Statisticamente, qualcuno opinerà, fatti di questo genere non sono poi cosi frequenti. A darcene questa sensazione è semmai il risalto, o meglio “l’impressione” che destano, grazie al risalto che ottengono, nella cosiddetta opinione pubblica.
Perché impressionano è presto detto. Nel bene o nel male, tutti abbiamo (o abbiamo avuto) una famiglia.
Sgombro il campo da qualsiasi pretesa di sociologismo. Questo episodio, cosi come in passato, quello di Cogne, e altri, risulta ancora più incomprensibile a fronte della relativa “serenità economica” di questa famiglia. Come se scattasse l’equazione: difficoltà economica=maggiore propensione a gesti tanto eclatanti quanto definitivi.
L’arbitrio del padre, di ergersi a giudice ultimo, prima a dare e poi a togliere la vita ai propri figli, viene anch’esso da lontano. Oggi ce l’abbiamo, grazie alla tv, a portata di mano.
Parli di mancanza di sensibilità. Per assurdo, invece credo sia l’eccesso di quest’ultima ad aver armato la mano dello stimato commercialista di Verona.
Una mancanza di sensibilità ti porta ad accettare con tutt’altro aplomb, il fatto che la tua compagna “voglia prendersi una pausa di riflessione”, che il bel giocattolino che hai messo in piedi possa rompersi. In altri termini a potersi dire capaci di ripartire da zero.
La felicità, concordo, non viaggia sulla scala del modello Unico. Ho trovato molta più felicità nelle striminzite cucine di gente che tira la cinghia tutti i giorni, che non nelle sale hobby borghesi arredate con tutti i comfort tecnologici.
Di questa triste storia, ancora una volta, a spaventarmi è l’arbitrio del padre.

Michele Antonelli ha detto...

Post molto interessante.

Io aggiungerei un altro paio di fattori, a quelli analizzati da Marco.

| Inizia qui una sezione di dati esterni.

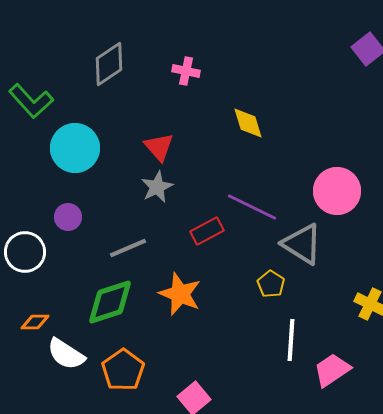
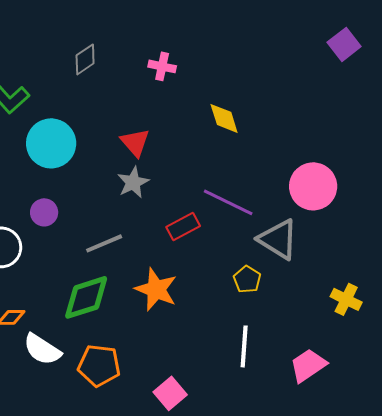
gray diamond: (109, 64) -> (85, 59), size x0.7
white line: (291, 340) -> (244, 346), moved
orange pentagon: (123, 370) -> (99, 365), turned -30

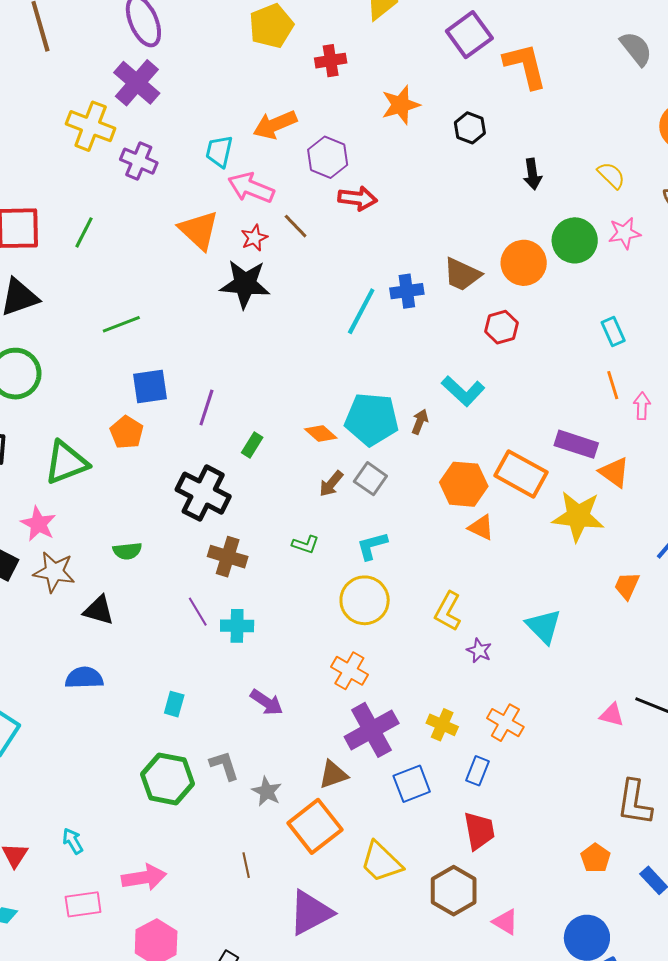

1) L'abolizione di ogni autorità e gerarchia, in famiglia, fa si che chi "porta la soma" e si sobbarca ai sacrifici maggiori, non abbia il rispetto che gli spetterebbe. Ciò può essere fonte di frustrazioni accecanti. Mi sembra fosse San Gregorio Magno che auspicava, nelle aggregazioni umane, l'amore del superiore per quelli che protegge e il rispetto dei sottoposti per il loro superiore. E' anche la complementarità di ruoli che San Paolo auspica tra uomo e donna: il primo ama e protegge, fino a dare la vita; la seconda si sottomette. L'abolizione di questi ruoli è fonte di confusione e disordine, oltre che di una innaturale e malefica competizione.

2) L'abolizione delle orazioni, da sempre "calmanti" a buon mercato, oltre che fonti di ispirazione a compiere opere buone. Da noi, in Abruzzo, c'erano una quantità di "loriche", orazioni di protezione contro gli spiriti maligni (quelli che ora chiamiamo raptus), per il giorno e per la notte. In particolare, la mattina di Natale ognuno doveva recitare cento orazioni che accompagnavano il segno della croce, lunga operazione detta delle "cento cruci", invocando una protezione dal "falso nemico" (il demonio) che doveva durare tutto l'anno. Il tipo di società che risultava da queste pratiche è raccontato molto bene da Mario Polia nel suo libro "Mio padre mi disse".

Cordiali saluti

Michele

CONTRAGORA' . IL CROCEVIA DELLE IDEE: CULTURA, POLITICA, SOCIETA', COMUNITA', ECONOMIA. ha detto...

Ringrazio Cletus e Michele per l'importante contributo da loro offerto alla discussione.
Molto interessante il riferimento "all'arbitrio del padre" che sicuramente potrebbe rappresentare una componente della tragedia di Verona.
Così come sono interessanti le osservazioni di Michele concernenti il pericolo insito in una famiglia ormai priva di figure con ruoli definiti.
Sicuramente si tratta di argomenti molto complessi e proprio per questo altrettanto stimolanti.